Saturday, May 29, 2010
The Weekend Trader - The Big Picture
The Big Picture - First, one of the things that drives me crazy in this often overly-hyped business is the focus on the short term. The immediate. The last trade. The "I called the market right!" syndrome".
And we've discussed the concept of "time" many times in this journal, including the often quoted and syndicated Svithjod Rock post, as well as recently in great detail in my May 1 post on Delayed Gratification.
In the Jellie Webinars (which if you're new to this trek chronicle in painstaking 16-Hour detail the eight weeks of the beta Jellie Team's experience -- with a portion going to the American Diabetes Association), the first of the eight sessions references that trading is essentially the "long-term accumulation of short-term decisions".
I remember when we launched the Jellie program, that one observer commented something along the lines of, "well, just wait until he has his first blunder ... that will be the quick end of it". Yet, I knew that years of trading and teaching experience had taught me quite the opposite. In fact, I couldn't wait to make, discuss, and analyze that first "blunder" with the team, and that "blunders" are simply result of lesser probability outcomes -- whether it be the lesser probability of a high % chart setup, or the lesser probability that you've misread something or are simply off your game when you're on it the vast majority of the time.
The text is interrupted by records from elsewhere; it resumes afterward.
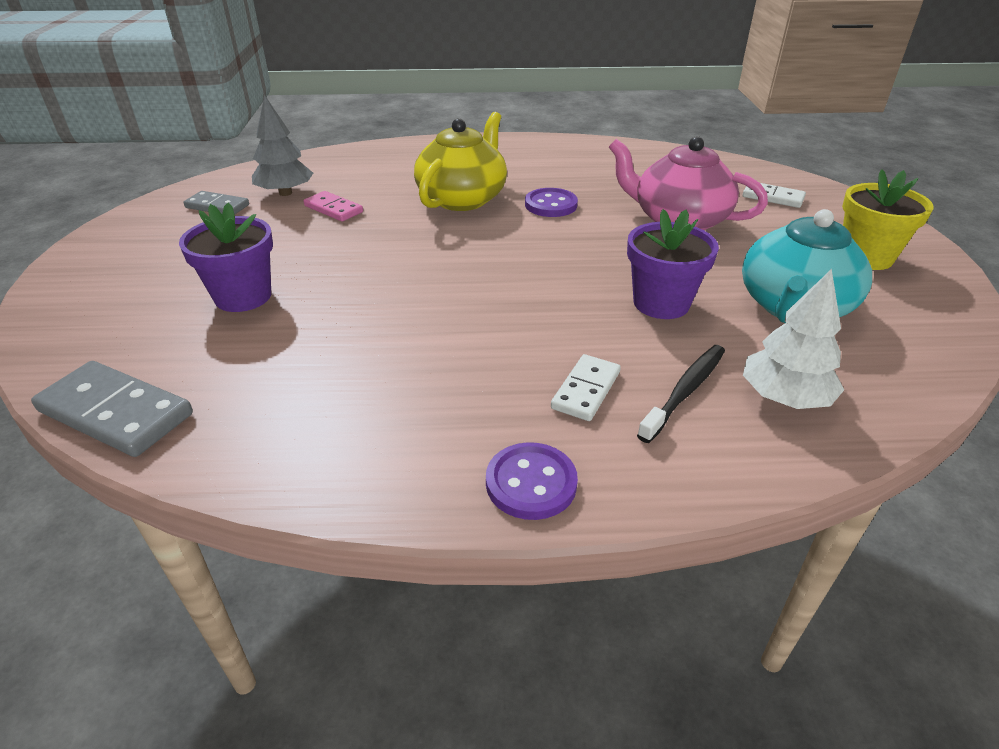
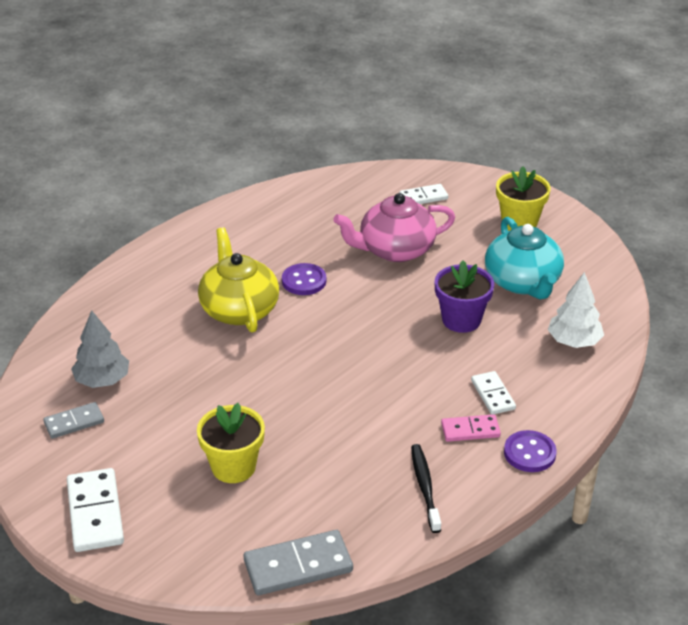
camera: 45 degrees left, 0 degrees up
(103, 266) = (95, 513): none -> white domino
(243, 296) = (233, 467): purple flower pot -> yellow flower pot
(333, 209) = (166, 372): pink domino -> pink domino (470, 430)
(685, 391) = (533, 366): black toothbrush -> black toothbrush (425, 487)

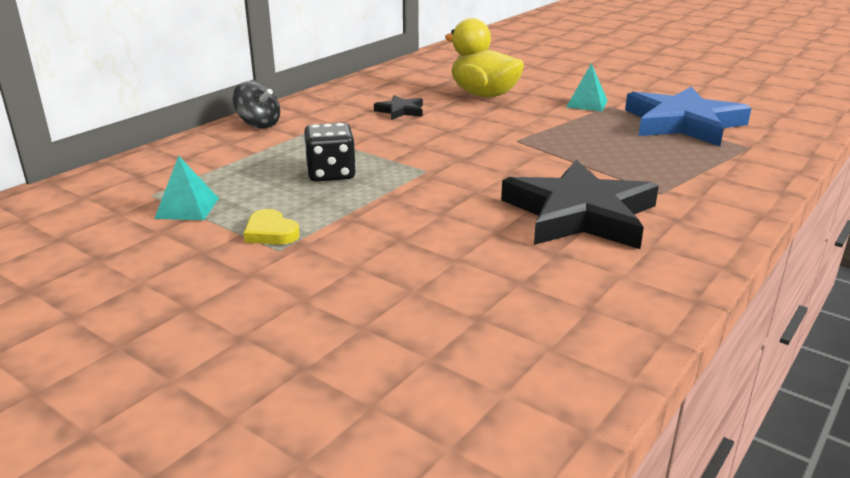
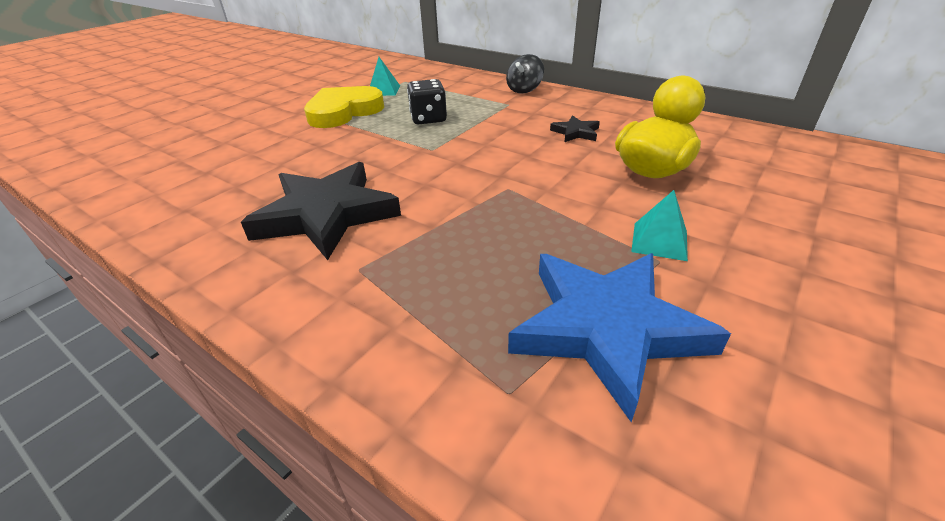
camera: 90 degrees right, 10 degrees up
(270, 232) = (344, 112): yellow heart -> yellow heart, size x2.17

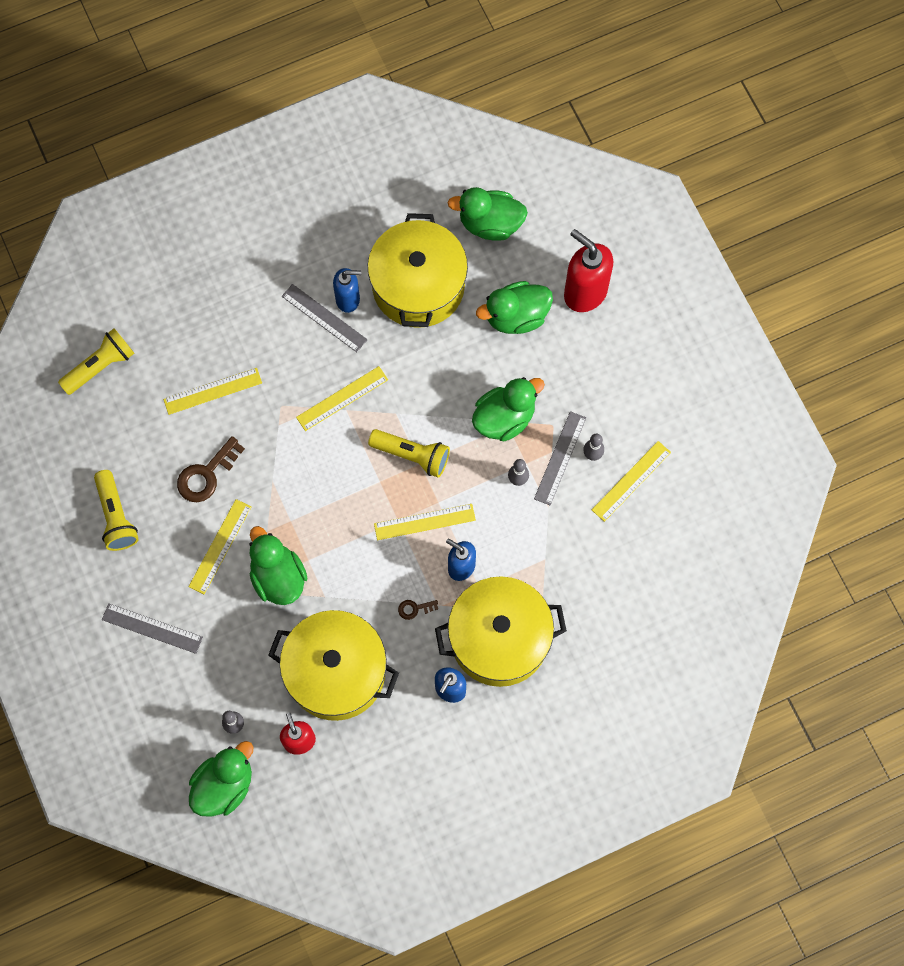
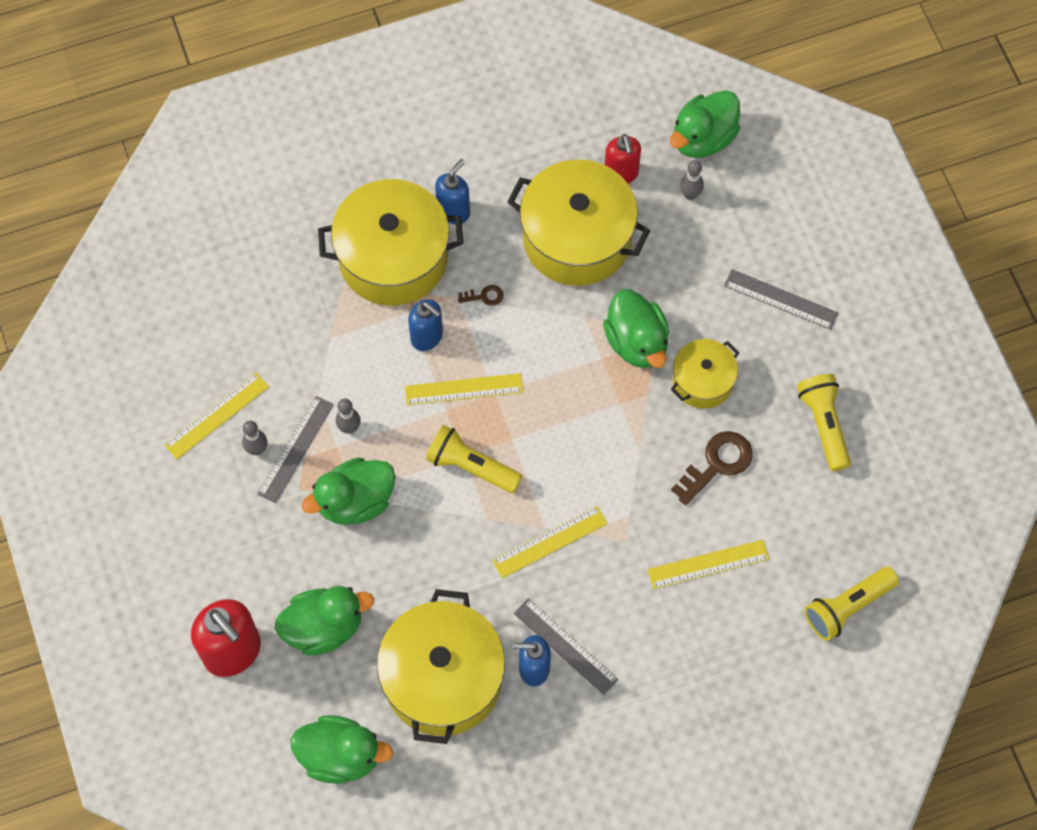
camera: 175 degrees left, 5 degrees down
(220, 546) = (702, 381): yellow ruler -> yellow pot

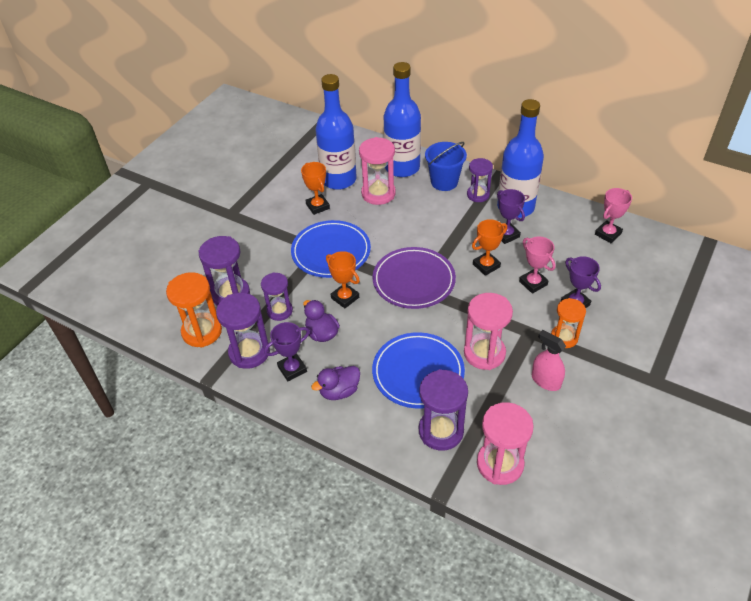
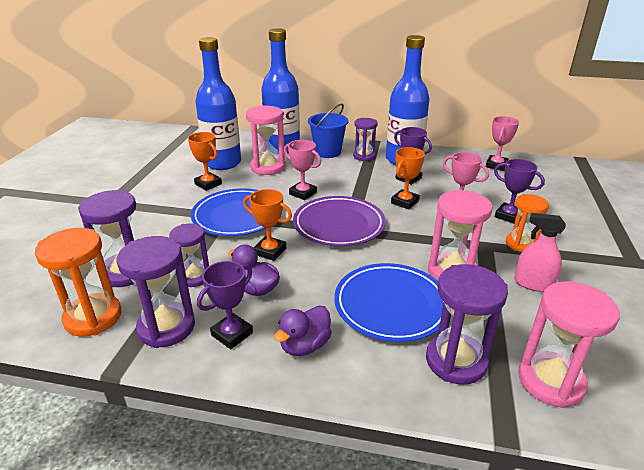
camera: 20 degrees left, 15 degrees down
(397, 235) = (303, 193): none -> pink trophy

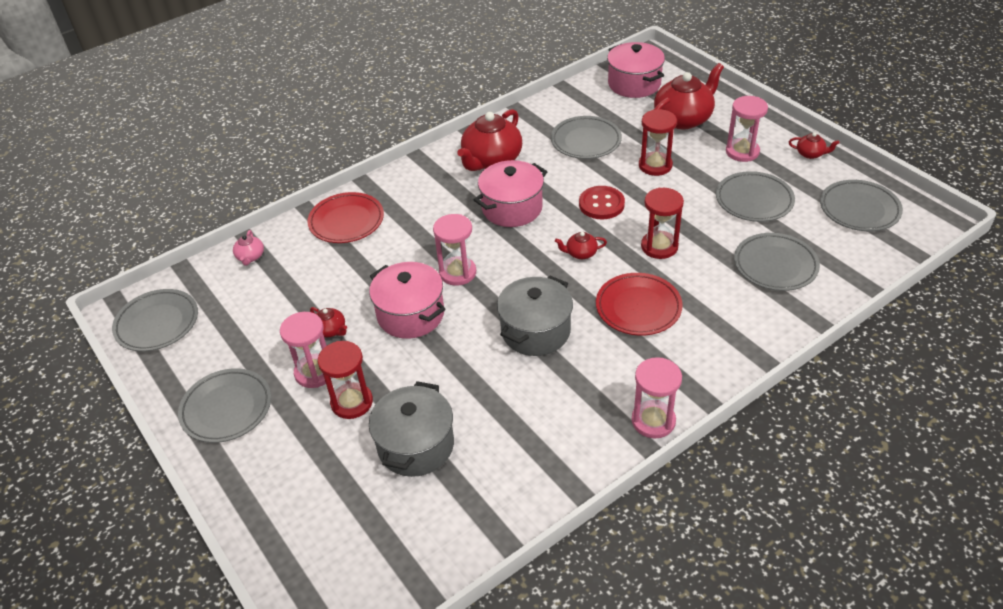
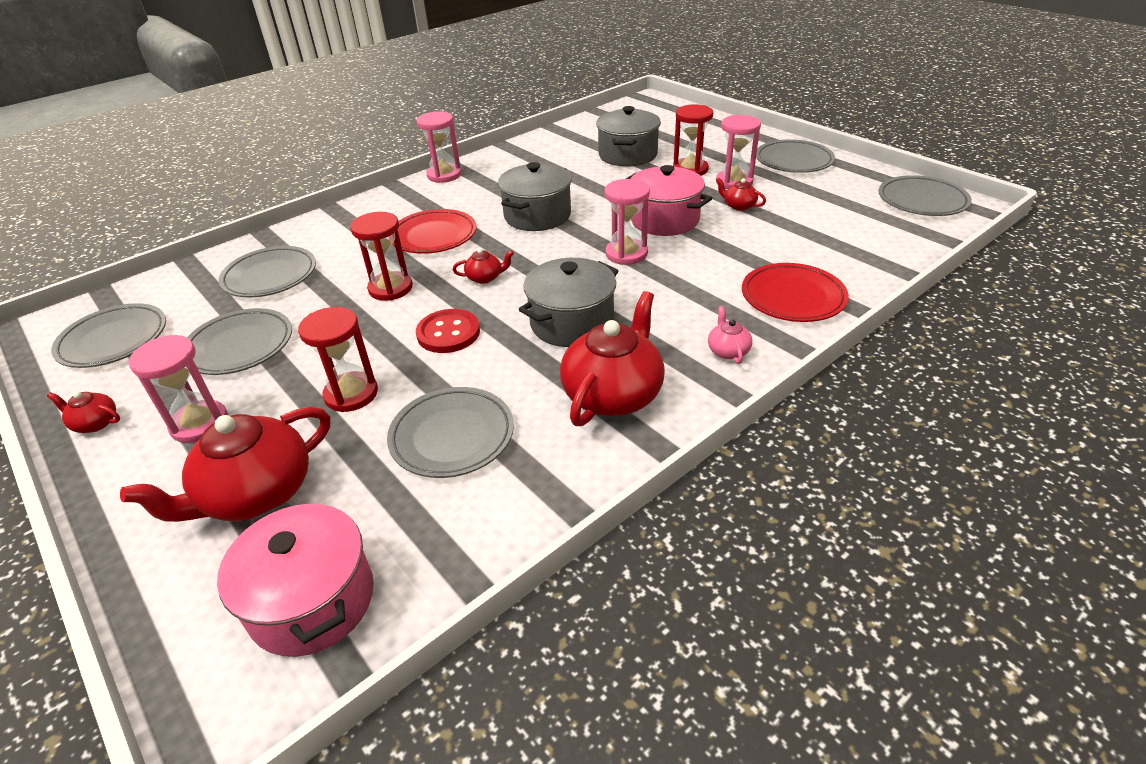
camera: 175 degrees right, 5 degrees down
(250, 257) = (884, 256): pink teapot -> pink teapot (728, 351)
(512, 208) = (571, 323): pink pot -> grey pot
And from my earliest days of mentoring traders to current efforts, realizing that trading is all about imperfection remains one of the #1 "light bulbs" for every participant ... which often immediately puts them at ease.
When I taught traders in the late 90s and early 00's, it didn't take but a few days to quickly realize that the industry -- which at the time was in its "rah-rah no one ever has a loss, but don't hold the chatroom auction caller responsible when he does" hey day -- had substantially left the terribly misguided impression that successful trading didn't include the losses, or the occasional -- yet highly necessary -- pain. Because it wasn't discussed. And frankly, in many cases, it wasn't allowed lest you be banned.
The result was that many people entering trading in this new era where markets became more accessible via the Internet were missing perhaps the most important piece of the puzzle. Or in other words, they were being told all about the lock -- how it looked, its composition, its role, and how great the locksmith who made it was -- but not handed the key. Frankly, it was sometimes because the locksmith didn't even have the key. He just had a fancy lock.
Now some may argue that I've overcompensated by discussing and venting about my occasional struggles more than my successes. Or that I'm a "downer". To that, you can ask any of the Jellies on Thursday morning when I was literally screaming my personal sequence ala Lewis Winthorpe on the early bear trap -- buying every dip-- before unloading it all on the 3rd and final push to 1094. It was fun, and I thoroughly enjoyed and briefly celebrated it for a few minutes before closing up shop for the day.
Yet it's still all about the long term. And such is why the live Jellie program and Webinars span multiple weeks. Because they have to. Do they replace the years of experience that must be developed and nurtured? Of course not. Yet if one is going to get formal instruction, you have to start with something that begins to emphasize that trading is far more than a trade, day, hour, or week.
But it's not break-even at all.
Now, look again at the graph. Note that the vast majority of dots are clustered just above the red line. The outliers to the north and south? They essentially offset. It's called grinding out a living hour by hour, and day by day.
Further, as I've always said, I consider the dots below the line to simply reflect business expenses -- which is how I book them. Necessary expenses which allow the "revenues" to the north to be generated.
And when we begin again on Tuesday? Well for me, one fun part of this business is never caring about knowing where that next "dot" will land -- while knowing full well what the long-term outcome will be.
Now, on to my second thought.
And frankly, it is the only variable of which I have direct control, and will likely remain my main trading challenge so long as I choose to "lace 'em up".
So how bad do I want it right now?
More importantly, how bad do you want it right now?
Are we willing to make the sacrifices?
Are we willing to dive for loose balls?
Are we willing to buy hard after the selling has stopped and sell hard after the buying has stopped?
Are we willing to fight for those fricken "Missing Inches"??? (You HAVE to read that post of one year ago to the day and watch the video if you haven't before. My guess is that you're leaving several yards of missing inches on the table.)
For our answer will largely determine where all future dots will land on our graph.
Over time, of course.
Have a wonderful and restful weekend.